WHAT TO DO
Every line below that holds the word "эритр" must be listed.

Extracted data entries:
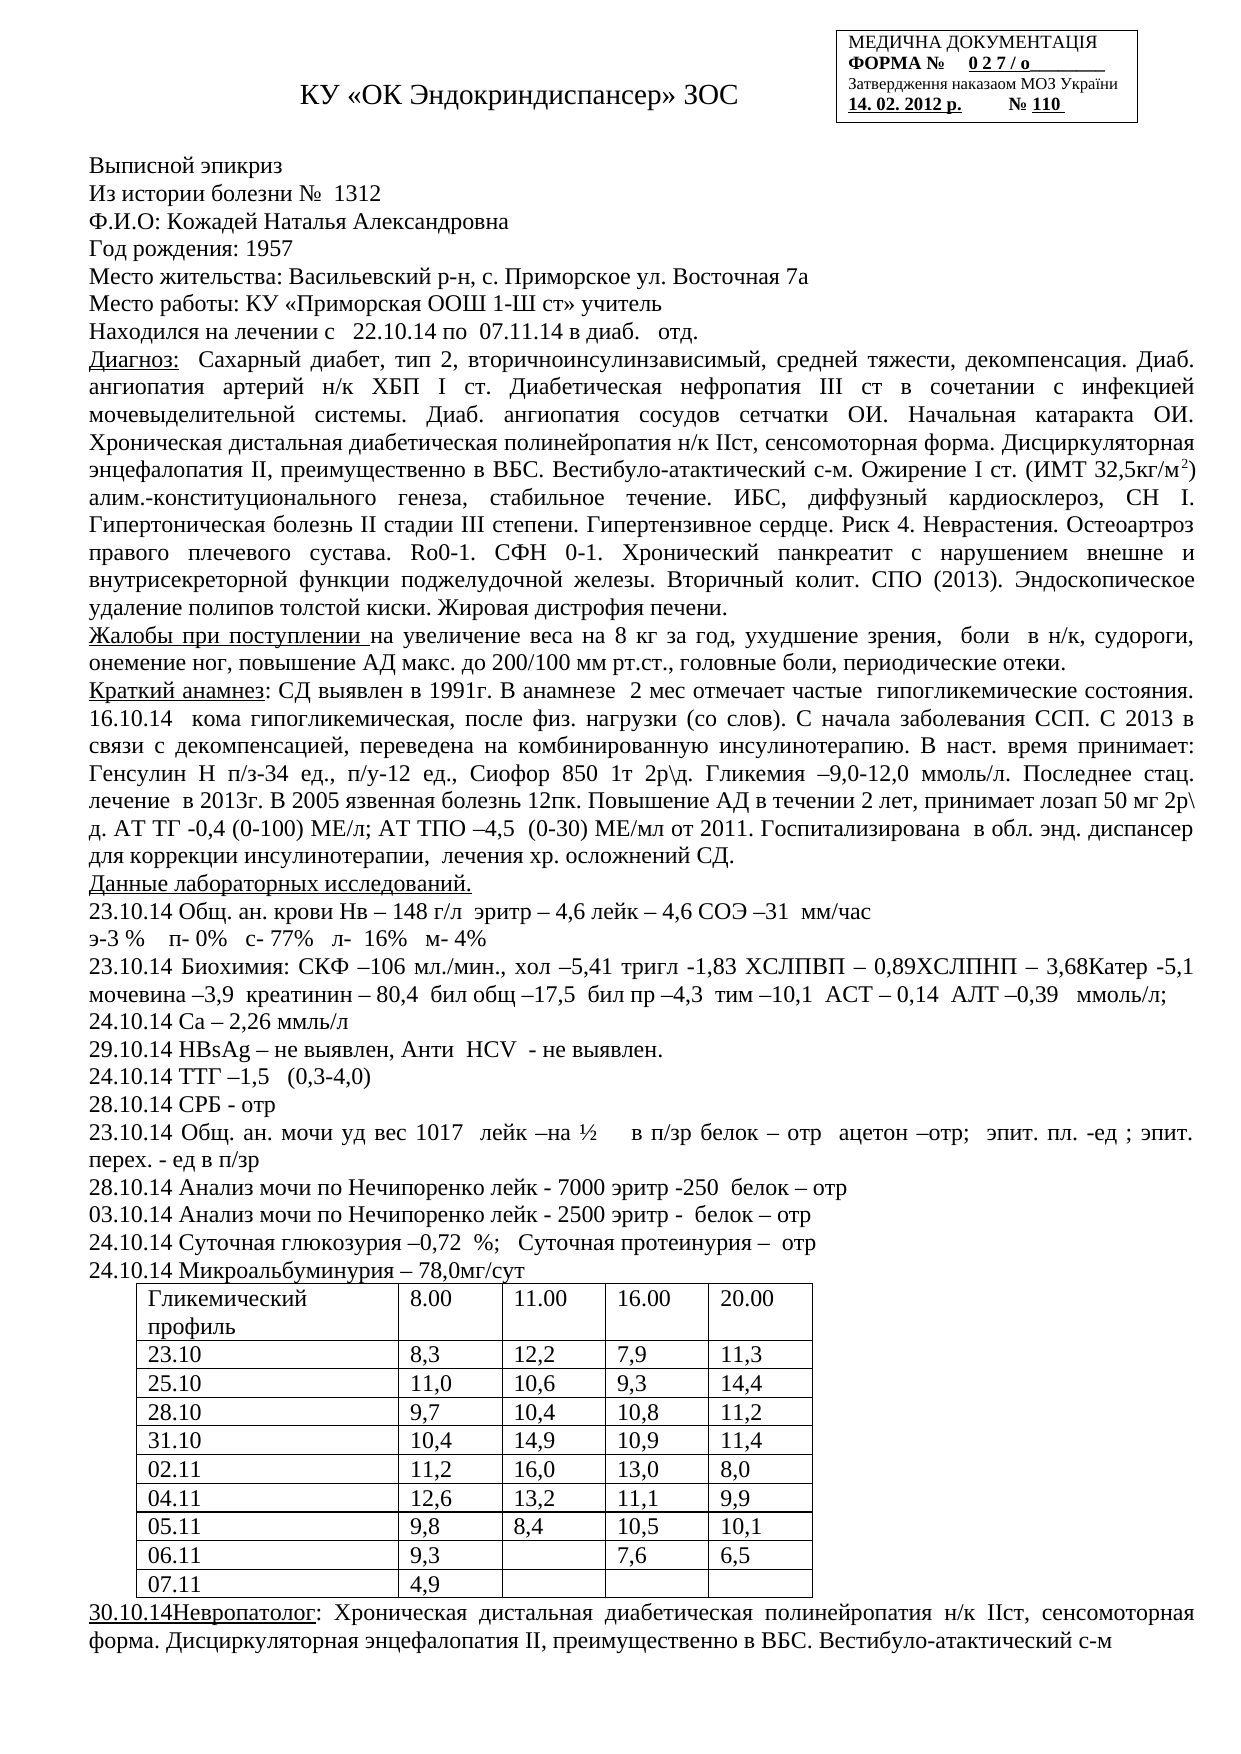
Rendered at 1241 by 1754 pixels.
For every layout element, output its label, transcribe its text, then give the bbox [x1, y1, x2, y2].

table_cell 11,2 [709, 1398, 812, 1425]
table_cell 13,0 [606, 1455, 708, 1483]
table_cell 10,6 [503, 1369, 605, 1397]
table_header 11.00 [503, 1284, 605, 1339]
subtitle 24.10.14 Микроальбуминурия – 78,0мг/сут [89, 1256, 1196, 1283]
text Год рождения: 1957 [89, 234, 1196, 262]
table_cell 23.10 [137, 1341, 398, 1368]
table_cell [503, 1541, 605, 1569]
table_cell 05.11 [137, 1513, 398, 1540]
text 03.10.14 Анализ мочи по Нечипоренко лейк - 2500 эритр - белок – отр [89, 1200, 1196, 1228]
table_cell 12,6 [399, 1484, 502, 1511]
text 28.10.14 СРБ - отр [89, 1090, 1196, 1118]
table_cell 10,4 [399, 1426, 502, 1454]
table_cell 02.11 [137, 1455, 398, 1483]
table_cell 10,5 [606, 1513, 708, 1540]
table_cell 10,9 [606, 1426, 708, 1454]
table_header 16.00 [606, 1284, 708, 1339]
table_cell 10,4 [503, 1398, 605, 1425]
table_cell 9,3 [606, 1369, 708, 1397]
subtitle Ф.И.О: Кожадей Наталья Александровна [89, 207, 1196, 234]
table_cell 25.10 [137, 1369, 398, 1397]
table_header 8.00 [399, 1284, 502, 1339]
subtitle Выписной эпикриз [89, 151, 1202, 179]
subtitle 23.10.14 Общ. ан. мочи уд вес 1017 лейк –на ½ в п/зр белок – отр ацетон –отр; эпит. пл. -ед ; эпит. перех. - ед в п/зр [89, 1118, 1196, 1173]
text Данные лабораторных исследований. [89, 869, 1196, 897]
table_cell 9,8 [399, 1513, 502, 1540]
table_cell 06.11 [137, 1541, 398, 1569]
table_cell 7,6 [606, 1541, 708, 1569]
table_cell 12,2 [503, 1341, 605, 1368]
text э-3 % п- 0% с- 77% л- 16% м- 4% [89, 924, 1196, 952]
text 28.10.14 Анализ мочи по Нечипоренко лейк - 7000 эритр -250 белок – отр [89, 1173, 1196, 1200]
text Диагноз: Сахарный диабет, тип 2, вторичноинсулинзависимый, средней тяжести, декомпенсация. Диаб. ангиопатия артерий н/к ХБП I ст. Диабетическая нефропатия III ст в сочетании с инфекцией мочевыделительной системы. Диаб. ангиопатия сосудов сетчатки ОИ. Начальная катаракта ОИ. Хроническая дистальная диабетическая полинейропатия н/к IIст, сенсомоторная форма. Дисциркуляторная энцефалопатия II, преимущественно в ВБС. Вестибуло-атактический с-м. Ожирение I ст. (ИМТ 32,5кг/м2) алим.-конституционального генеза, стабильное течение. ИБС, диффузный кардиосклероз, СН I. Гипертоническая болезнь II стадии III степени. Гипертензивное сердце. Риск 4. Неврастения. Остеоартроз правого плечевого сустава. Rо0-1. СФН 0-1. Хронический панкреатит с нарушением внешне и внутрисекреторной функции поджелудочной железы. Вторичный колит. СПО (2013). Эндоскопическое удаление полипов толстой киски. Жировая дистрофия печени. [89, 345, 1196, 621]
table_cell 31.10 [137, 1426, 398, 1454]
table_cell 7,9 [606, 1341, 708, 1368]
text Краткий анамнез: СД выявлен в 1991г. В анамнезе 2 мес отмечает частые гипогликемические состояния. 16.10.14 кома гипогликемическая, после физ. нагрузки (со слов). С начала заболевания ССП. С 2013 в связи с декомпенсацией, переведена на комбинированную инсулинотерапию. В наст. время принимает: Генсулин Н п/з-34 ед., п/у-12 ед., Сиофор 850 1т 2р\д. Гликемия –9,0-12,0 ммоль/л. Последнее стац. лечение в 2013г. В 2005 язвенная болезнь 12пк. Повышение АД в течении 2 лет, принимает лозап 50 мг 2р\д. АТ ТГ -0,4 (0-100) МЕ/л; АТ ТПО –4,5 (0-30) МЕ/мл от 2011. Госпитализирована в обл. энд. диспансер для коррекции инсулинотерапии, лечения хр. осложнений СД. [89, 676, 1196, 869]
table_cell 9,9 [709, 1484, 812, 1511]
table_cell [606, 1570, 708, 1597]
table_cell 8,0 [709, 1455, 812, 1483]
text 30.10.14Невропатолог: Хроническая дистальная диабетическая полинейропатия н/к IIст, сенсомоторная форма. Дисциркуляторная энцефалопатия II, преимущественно в ВБС. Вестибуло-атактический с-м [89, 1598, 1196, 1653]
table_cell 13,2 [503, 1484, 605, 1511]
table_cell 8,3 [399, 1341, 502, 1368]
text 24.10.14 Са – 2,26 ммль/л [89, 1007, 1196, 1035]
table_cell 11,1 [606, 1484, 708, 1511]
table_cell 10,8 [606, 1398, 708, 1425]
table_cell 07.11 [137, 1570, 398, 1597]
table_cell [503, 1570, 605, 1597]
table_header 20.00 [709, 1284, 812, 1339]
text 29.10.14 НВsАg – не выявлен, Анти НСV - не выявлен. [89, 1035, 1196, 1062]
table_cell 10,1 [709, 1513, 812, 1540]
table_cell 14,9 [503, 1426, 605, 1454]
table_cell 16,0 [503, 1455, 605, 1483]
text Находился на лечении с 22.10.14 по 07.11.14 в диаб. отд. [89, 317, 1196, 345]
text 24.10.14 ТТГ –1,5 (0,3-4,0) [89, 1062, 1196, 1090]
table_cell [709, 1570, 812, 1597]
table_header Гликемический профиль [137, 1284, 398, 1339]
table_cell 9,3 [399, 1541, 502, 1569]
text Место жительства: Васильевский р-н, с. Приморское ул. Восточная 7а [89, 262, 1196, 289]
text 23.10.14 Биохимия: СКФ –106 мл./мин., хол –5,41 тригл -1,83 ХСЛПВП – 0,89ХСЛПНП – 3,68Катер -5,1 мочевина –3,9 креатинин – 80,4 бил общ –17,5 бил пр –4,3 тим –10,1 АСТ – 0,14 АЛТ –0,39 ммоль/л; [89, 952, 1196, 1007]
table_cell 6,5 [709, 1541, 812, 1569]
table_cell 04.11 [137, 1484, 398, 1511]
table_cell 4,9 [399, 1570, 502, 1597]
table_cell 9,7 [399, 1398, 502, 1425]
table_cell 8,4 [503, 1513, 605, 1540]
subtitle Из истории болезни № 1312 [89, 179, 1196, 207]
text 24.10.14 Суточная глюкозурия –0,72 %; Суточная протеинурия – отр [89, 1228, 1196, 1256]
table_cell 11,4 [709, 1426, 812, 1454]
text 23.10.14 Общ. ан. крови Нв – 148 г/л эритр – 4,6 лейк – 4,6 СОЭ –31 мм/час [89, 897, 1196, 924]
table_cell 11,0 [399, 1369, 502, 1397]
table_cell 11,3 [709, 1341, 812, 1368]
table_cell 14,4 [709, 1369, 812, 1397]
table_cell 11,2 [399, 1455, 502, 1483]
text Место работы: КУ «Приморская ООШ 1-Ш ст» учитель [89, 289, 1196, 317]
text Жалобы при поступлении на увеличение веса на 8 кг за год, ухудшение зрения, боли в н/к, судороги, онемение ног, повышение АД макс. до 200/100 мм рт.ст., головные боли, периодические отеки. [89, 621, 1196, 676]
table_cell 28.10 [137, 1398, 398, 1425]
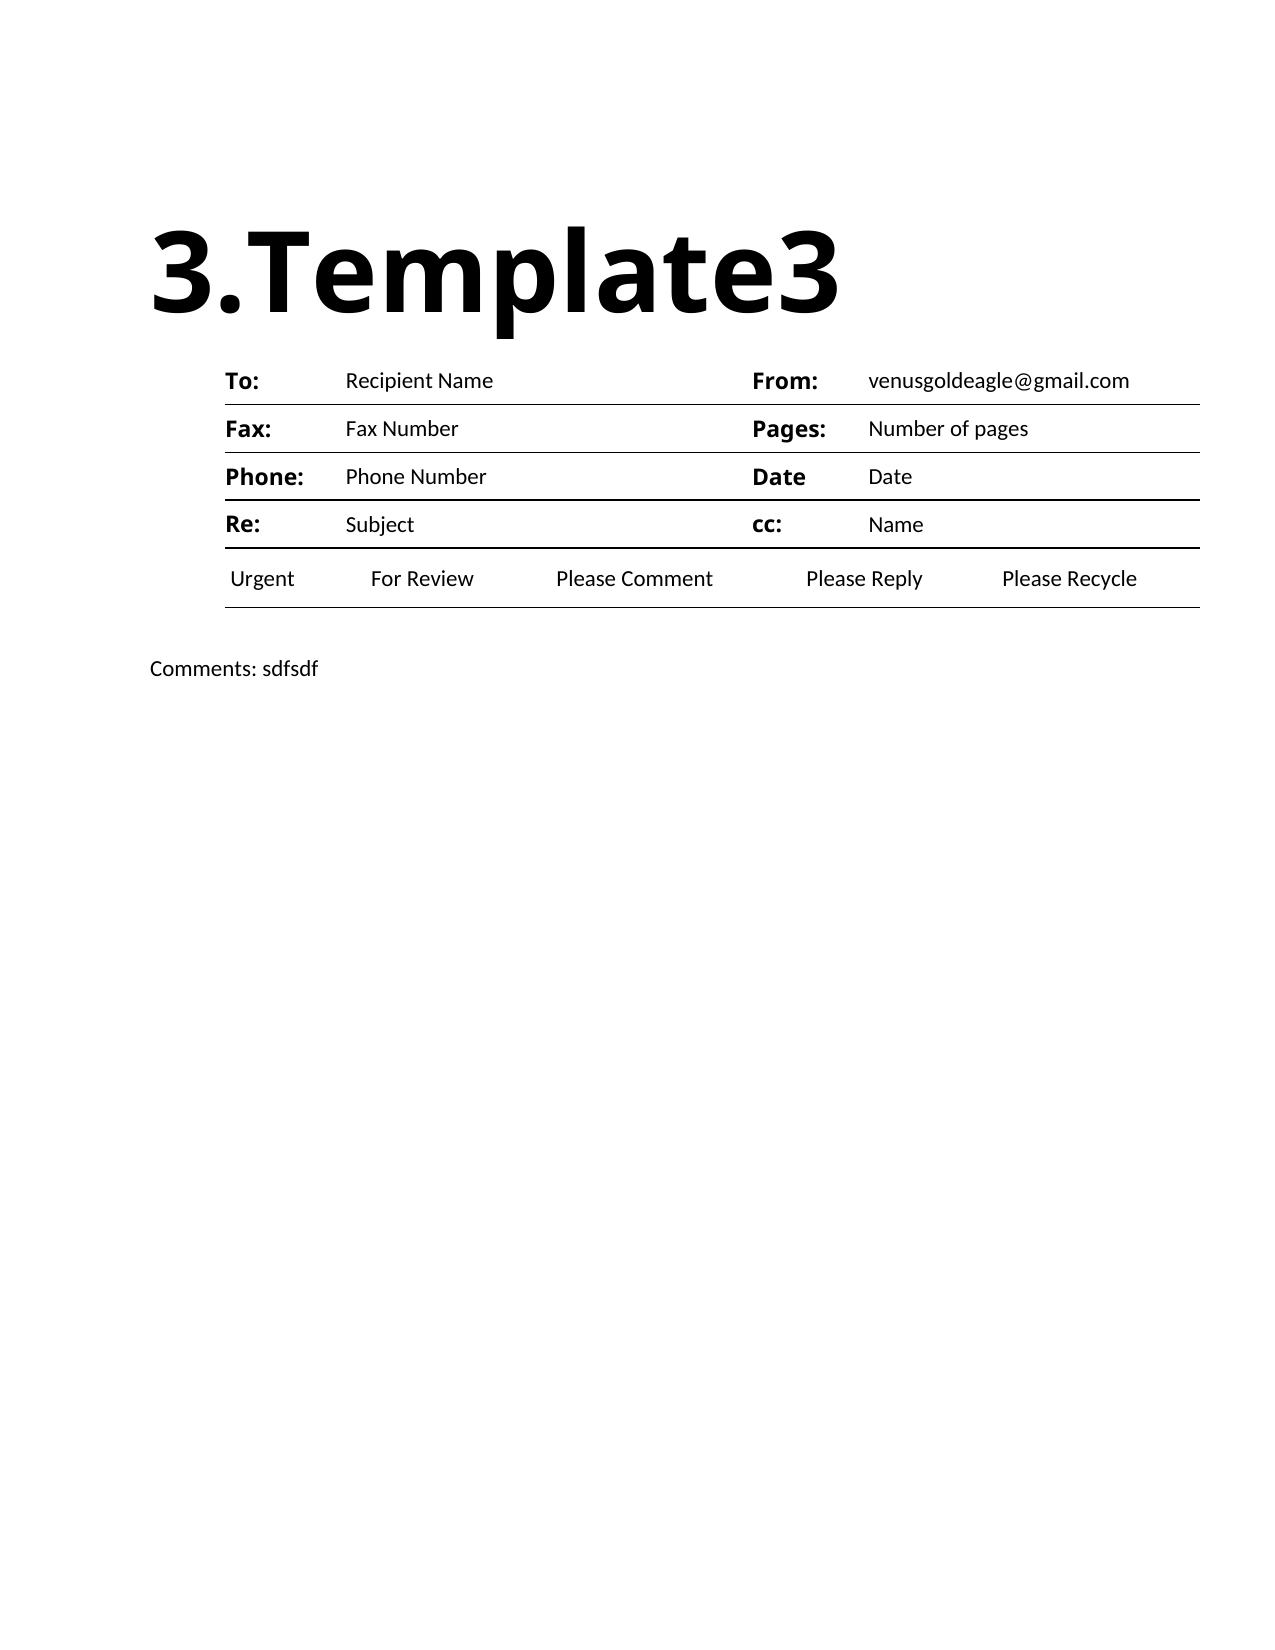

WRITTEN REPLY
text 03.10.14 Анализ мочи по Нечипоренко лейк - 2500 эритр - белок – отр [89, 1200, 1196, 1228]
text 28.10.14 Анализ мочи по Нечипоренко лейк - 7000 эритр -250 белок – отр [89, 1173, 1196, 1200]
text 23.10.14 Общ. ан. крови Нв – 148 г/л эритр – 4,6 лейк – 4,6 СОЭ –31 мм/час [89, 897, 1196, 924]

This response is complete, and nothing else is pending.